City council has rejected a committee recommendation to buy two granite buffalo to accent the entrance at the Canalta Centre.
Members voted 6-3 against the $28,000 purchase that represented the remainder of the public art budget for the now three-year-old arena.
Instead, the decision is to earmark the money to augment the budget of other art projects in the future.
“I love public art and feel it’s an important part of the community… but I won’t support this,” said Coun. Kris Samraj, who argued the main purchase of a $72,000 James Marshall mural for the lobby is sufficient.
Other councillors and Mayor Ted Clugston said the public would see the purchase as city hall looking for ways to spend up to maximum budget on projects.
Councillors Julie Friesen, Jim Turner and Robert Dumanowski voted against the cancellation, saying a cancellation devalued the work of a volunteer selection committee, and it was “too late in the game,” according to Turner.
Friesen said the policy is in place to depoliticize art purchases, but that she’s willing to discuss what to do when major pieces are less than full budget.
“The better option is to look at the policy and see if this is how we want to continue buying art,” she said.
Last week, council’s public services committee heard the pair of stone, three-foot-tall statues by northern Alberta artist Stewart Stienhauer, were selected by the volunteer Public Art Committee, which is made up of local artists.
That group twice put out tenders seeking proposals from artists over two years, but did not receive appropriate submissions. Eventually chose the statues from existing pieces on the art market and chose the buffalo in part because of their place in the Cree Saamis origin story.

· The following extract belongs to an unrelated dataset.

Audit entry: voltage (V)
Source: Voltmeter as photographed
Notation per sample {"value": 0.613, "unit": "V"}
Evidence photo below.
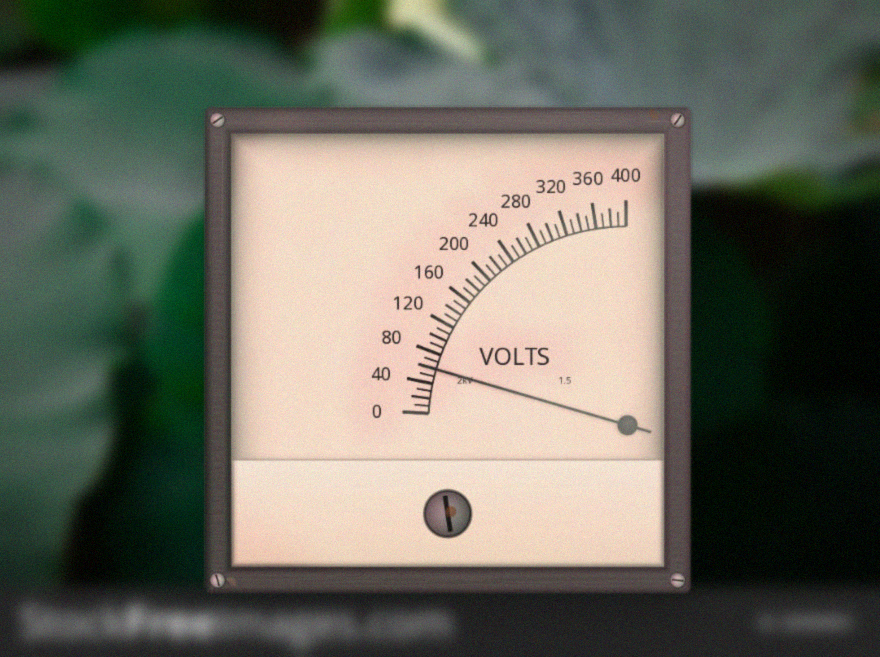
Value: {"value": 60, "unit": "V"}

“I don’t think they are site specific, and don’t work well in front of a massive building,” said Samraj, who felt money the remaining $28,000 from the $100,000 art budget for the building was too small to garner much attention.
“I think they (the selection committee) weren’t dealt a very good hand.”
Coun. Phil Turnbull said there should be not disrespect for the committee, but they felt the perception is that the city looks for ways to spend money.
“The public sees that we had $100,000 to spend, we got a mural for $72,000 and now we’re running around trying to spent $28,000,” he said.
Coun. Jamie McIntosh said “it’s fantastic art, but it’s an issue of public perception.”
Chief administrator Merete Heggelund said the money can be allocated according to council’s decision, but the item represented the final outstanding budget item for the Canalta construction, which was largely completed in mid 2015.